Gill’s Commentary agrees with the foregoing, stating:

“Not a created angel, but the uncreated one, the Angel of God’s presence, that was with the Israelites at Sinai, and in the wilderness; who saved, redeemed, bore, and carried them all the days of old, whom they rebelled against and tempted in the wilderness; as appears by all the characters after given of him, which by no means agree with a created angel… Philo the Jew… applies the word unto the divine Logos [the “Word,” Jesus Christ, compare John 1:1, 14], and says,”he (God) uses the divine Word as the guide of the way; for the oracle is, ‘behold, I send my Angel.'”

From all the evidence, it is very likely that the reference to the “Angel” in Exodus 23:20 refers to the uncreated God being Jesus Christ–the Logos; the Son of God; the Messenger of God the Father. (However, the explanation that the “angel” could refer to a literal angel like the archangel Michael or even to human leaders, such as Moses or Joshua, has some merit, because they also functioned in “messenger” roles.)

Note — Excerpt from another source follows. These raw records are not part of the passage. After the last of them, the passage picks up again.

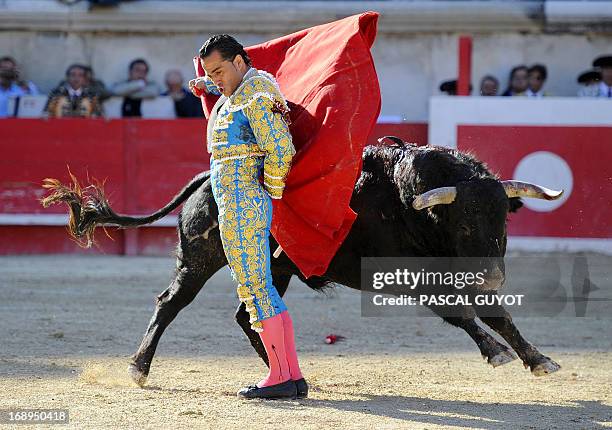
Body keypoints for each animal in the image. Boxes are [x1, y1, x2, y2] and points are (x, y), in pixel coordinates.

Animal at [39, 137, 564, 386]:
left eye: (503, 219)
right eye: (465, 222)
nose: (495, 274)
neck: (410, 202)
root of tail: (208, 176)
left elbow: (491, 312)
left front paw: (535, 358)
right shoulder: (411, 275)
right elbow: (466, 312)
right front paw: (506, 354)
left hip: (276, 268)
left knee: (247, 315)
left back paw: (284, 372)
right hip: (201, 261)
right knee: (170, 303)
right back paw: (138, 368)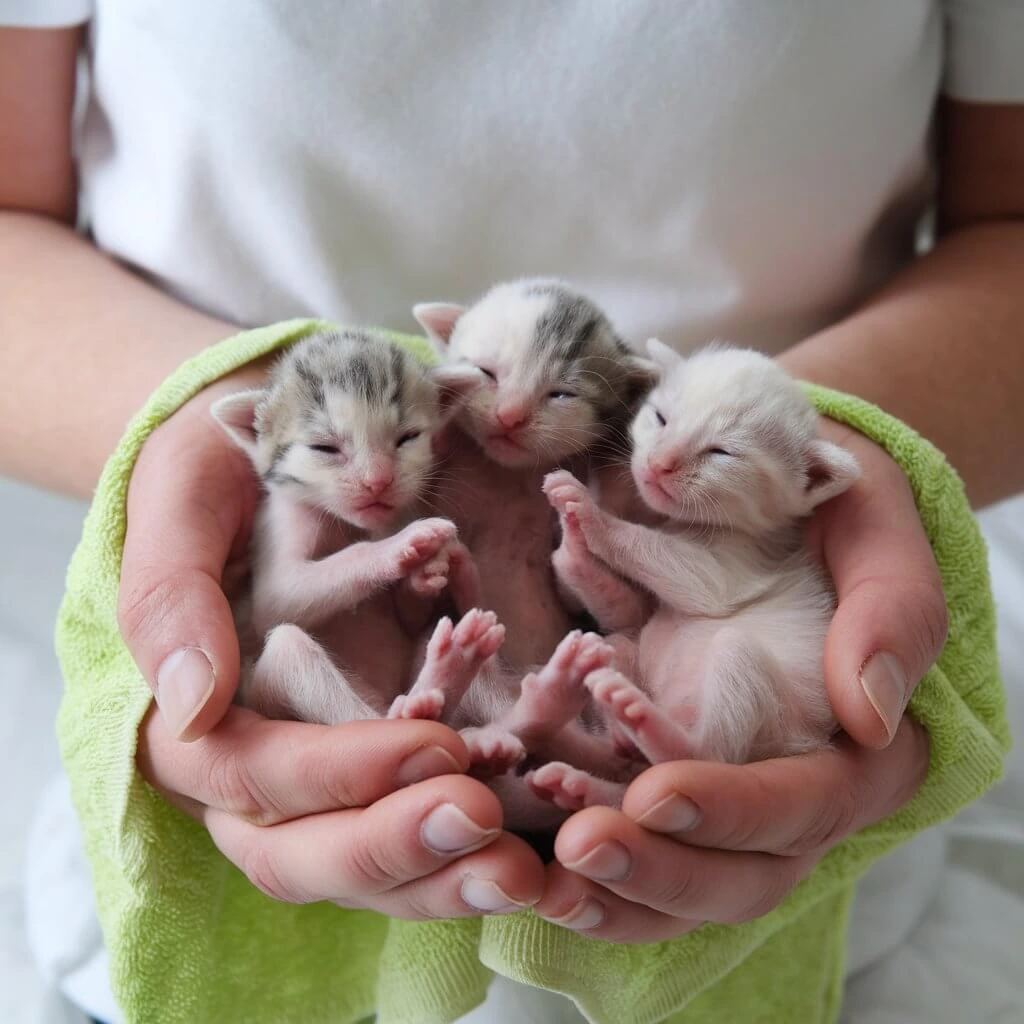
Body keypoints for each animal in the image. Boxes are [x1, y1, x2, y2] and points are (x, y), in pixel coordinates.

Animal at [209, 329, 501, 729]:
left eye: (408, 437)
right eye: (324, 447)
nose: (377, 481)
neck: (353, 525)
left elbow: (412, 622)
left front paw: (426, 573)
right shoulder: (279, 524)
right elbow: (278, 599)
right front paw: (402, 546)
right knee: (296, 654)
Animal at [407, 280, 655, 823]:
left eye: (562, 393)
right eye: (485, 372)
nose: (509, 416)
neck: (512, 474)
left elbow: (577, 592)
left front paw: (580, 530)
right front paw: (427, 565)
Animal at [540, 342, 860, 806]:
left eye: (722, 452)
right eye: (660, 417)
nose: (658, 464)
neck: (679, 522)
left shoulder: (741, 561)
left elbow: (684, 570)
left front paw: (590, 516)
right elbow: (623, 610)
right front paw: (574, 545)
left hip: (758, 696)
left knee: (705, 754)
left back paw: (642, 722)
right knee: (620, 652)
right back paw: (595, 766)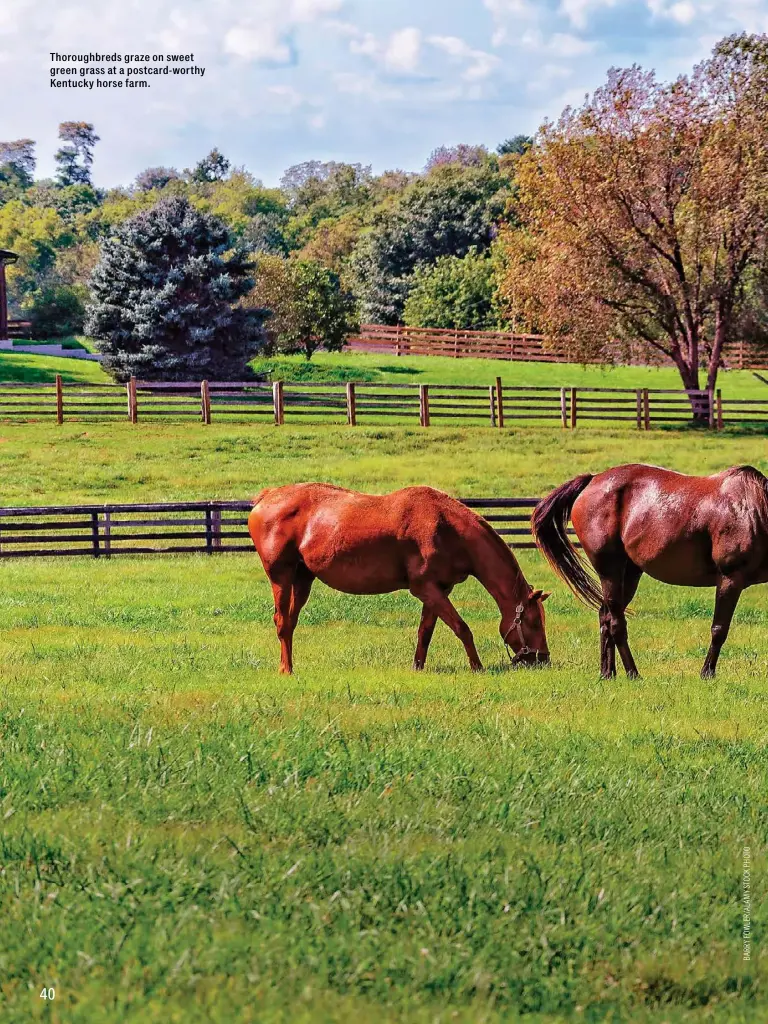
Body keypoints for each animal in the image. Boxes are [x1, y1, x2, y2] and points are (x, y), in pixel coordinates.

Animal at [249, 483, 548, 675]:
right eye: (533, 621)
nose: (542, 659)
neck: (446, 527)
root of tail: (266, 497)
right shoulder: (425, 588)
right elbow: (462, 628)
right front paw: (477, 667)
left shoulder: (438, 590)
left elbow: (425, 632)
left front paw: (418, 667)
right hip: (281, 578)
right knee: (282, 622)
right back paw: (286, 669)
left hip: (303, 580)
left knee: (290, 623)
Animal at [532, 466, 768, 679]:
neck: (755, 509)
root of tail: (592, 480)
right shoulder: (730, 579)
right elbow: (719, 629)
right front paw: (707, 673)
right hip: (610, 572)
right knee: (616, 623)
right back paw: (632, 673)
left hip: (629, 575)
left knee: (605, 616)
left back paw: (607, 673)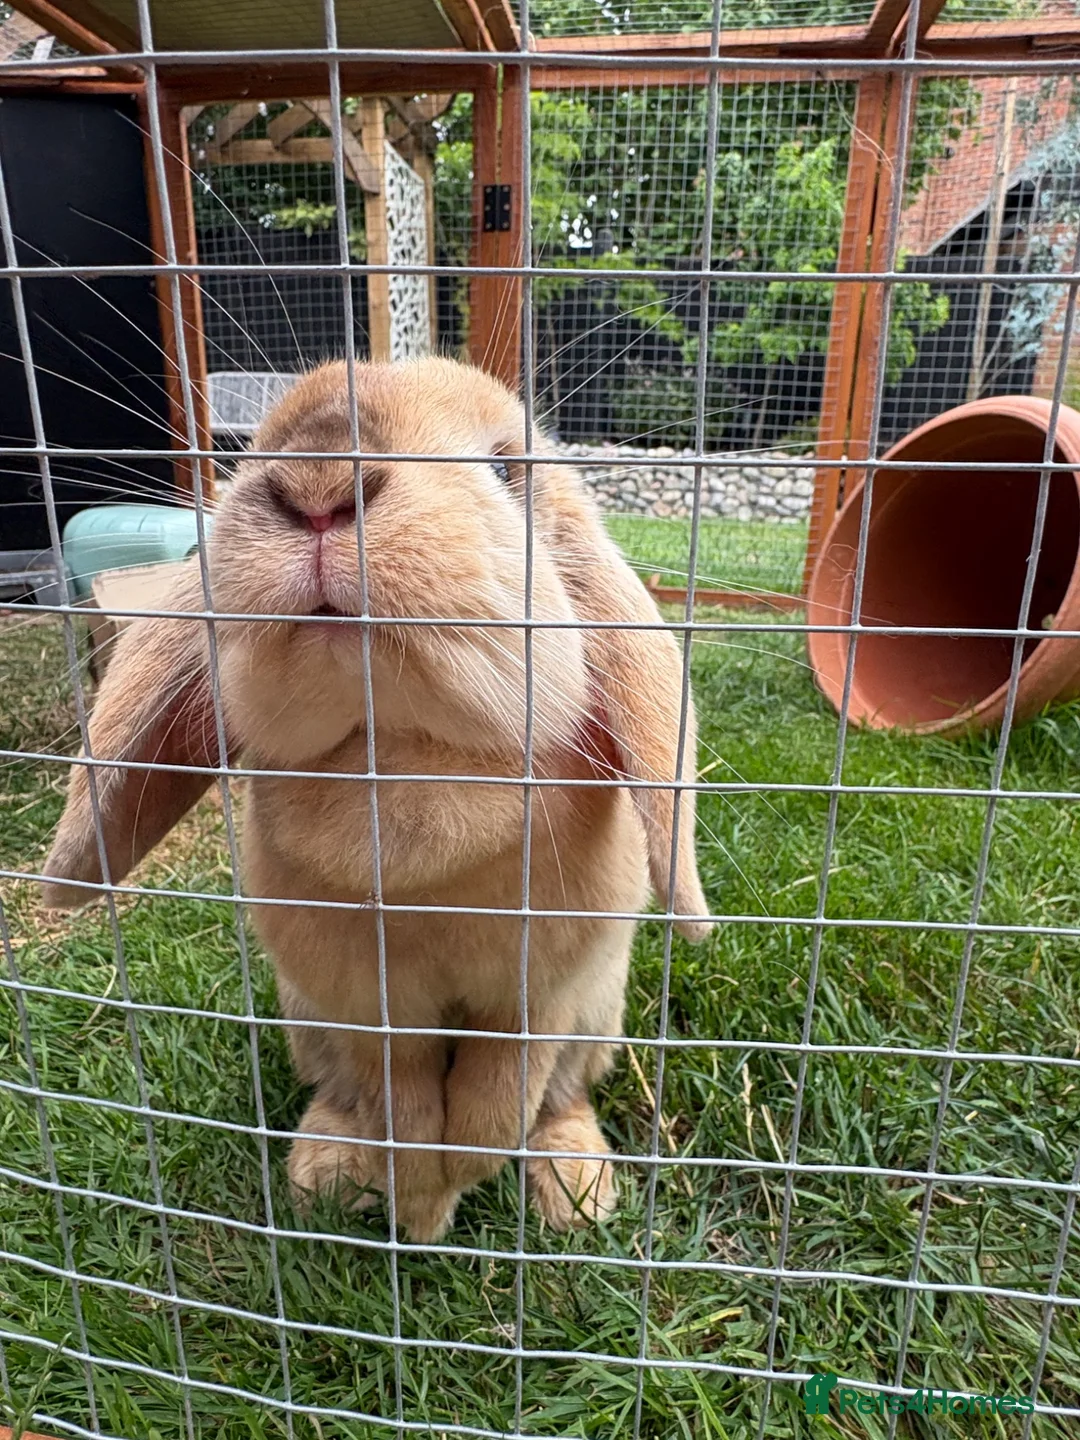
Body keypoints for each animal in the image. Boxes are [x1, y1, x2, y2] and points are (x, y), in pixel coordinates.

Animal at [41, 357, 713, 1243]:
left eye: (507, 469)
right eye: (257, 450)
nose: (317, 486)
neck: (393, 755)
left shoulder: (542, 994)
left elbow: (501, 1093)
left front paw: (456, 1181)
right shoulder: (366, 1007)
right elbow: (401, 1097)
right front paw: (420, 1199)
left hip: (596, 1019)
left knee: (558, 1101)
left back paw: (575, 1194)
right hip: (308, 1021)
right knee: (346, 1095)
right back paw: (327, 1172)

If the terminology of “angel” or messenger” in Exodus 23:20 applies to Christ, then Christ, when talking to Moses, communicated the words of the Father, telling Moses and the Israelites that the Father would send His Son, Jesus Christ, to lead them through the wilderness to the Promised Land. The ancient Israelites failed, but the Church of God–spiritual Israel–must do better and follow their leader–Jesus Christ–to the Promised Land of the Kingdom of God, without provoking Him to anger, but rather, by obeying Him fully and completely.